Setiap produk yang akan disebarluaskan kepada masyarakat harus menempuh beberapa prosedur untuk bisa memiliki paling tidak standard nasional.
Jakarta (ANTARA News) - Kepala Badan Standardisasi Nasional (BSN), Bambang Prasetyo, mengatakan bahwa langkah untuk merealisasikan sumber daya hayati atau bioresources menjadi bioproduct memerlukan standardisasi agar lebih meyakinkan dan bisa mendapat perlindungan hukum.

"Setiap produk yang akan disebarluaskan kepada masyarakat harus menempuh beberapa prosedur untuk bisa memiliki paling tidak standard nasional," kata Bambang pada acara "Diskusi Panel dan Peluncuran Buku BIORESOURCES untuk Pembangunan Ekonomi Hijau", di Bappenas Jakarta, Jumat.

Bambang menambahkan bahwa produk yang sudah memiliki standar dari BSN akan memiliki jaminan untuk melindungi produk-produk dalam negeri, seperti pemanfaatan hasil alam untuk dijadikan minuman atau obat herbal sejenis jamu.

"Saya pernah tanya ke penjual jamu gendong belanja bahan baku jamunya dimana. Ternyata harus dikirim langsung dari Wonogiri," tambahnya.

Dalam penjelasannya, Bambang mengatakan bahwa usaha jamu tradisional merupakan contoh kecil usaha yang sebenarnya membutuhkan standardisasi dari pemerintah. Banyaknya isu yang mengabarkan adanya campuran bahan kimia pada produk jamu tradisional bisa merugikan produsen jamu tersebut.

Ia melanjutkan bahwa cara yang bisa ditempuh untuk meyakinkan masyarakat bahwa jamu yang diproduksi bebas dari bahan kimia yang tidak seharusnya ditambahkan adalah dengan mendaftarkannya ke BSN. BSN akan menguji mulai dari hasil akhir jamu tradisional yang dibuat dan kemudian memutuskan apakah produk tersebut memenuhi Standar Nasional Indonesia (SNI) atau tidak.

Selain produk jamu, Bambang juga memaparkan bahwa BSN pernah memberikan penghargaan kepada PT Gerak Tani yang dikelola oleh masyarakat biasa bisa menghasilkan produk seperti cabai kering yang mampu memenuhi SNI.

"Kalau hasil dari ekosistem lokal bisa sampai tahap ini (standardisasi, red) maka akan memberikan keuntungan daerah asal ekosistem lokal tersebut," jelas Bambang.

Menurut dia, pengelolaan potensi hijau di daerah lebih membutuhkan perhatian khusus dari pada potensi lain seperti emas.

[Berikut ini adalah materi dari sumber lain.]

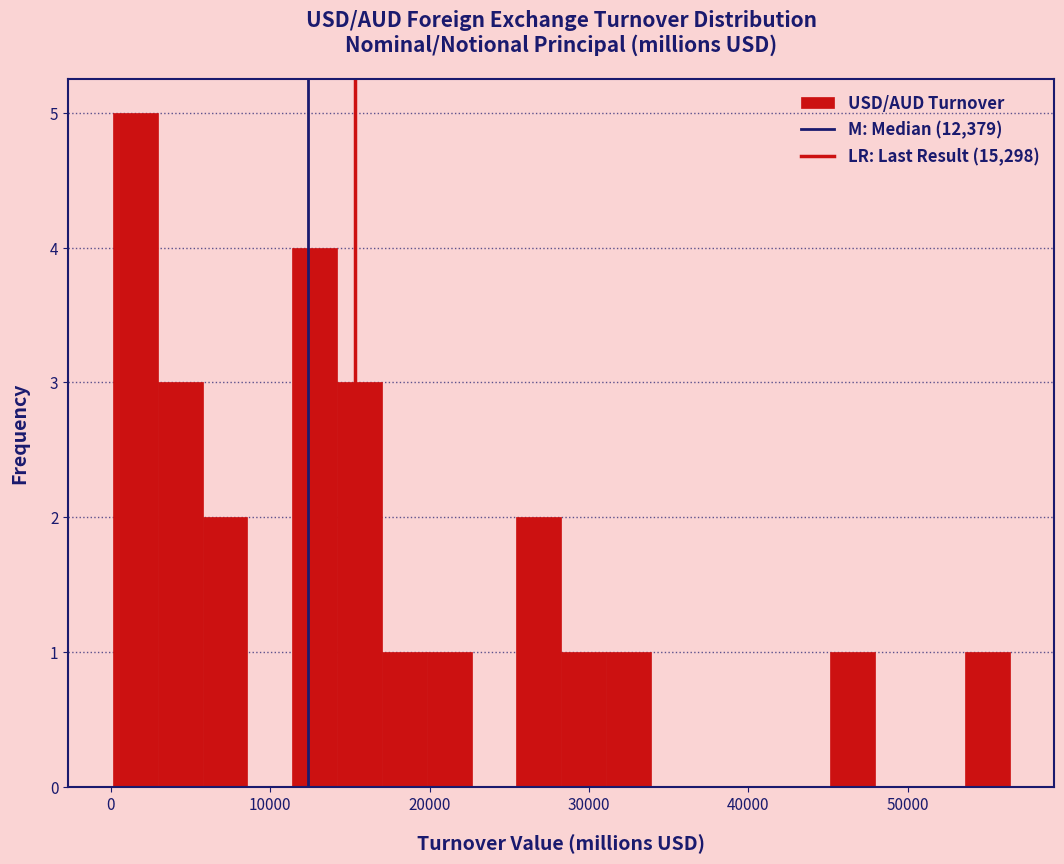

Around what value on the x-axis is the tallest bar? Give the approximate position of its centre, as read against the axis.

2000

Emas akan tetap utuh meskipun dibiarkan, namun potensi hayati seperti pepohonan di hutan bisa saja mengalami kebakaran.

Mengacu pada beberapa pertimbangan yang telah disebutkan, Bambang mengatakan bahwa buku "Bioresources untuk Pembangunan Ekonomi Hijau" sangat membantu untuk memberikan pengetahuan tentang pengelolaan kekayaan hayati sebagai kaluaran ataupun produk yang lebih bermanfaat.

"Setelah saya baca, buku ini bukan hanya diperuntukkan bagi kaum peneliti atau ilmuwan. Semua orang bisa memahami isi buku ini karena bahasanya yang tidak terlalu sulit," jelas Bambang.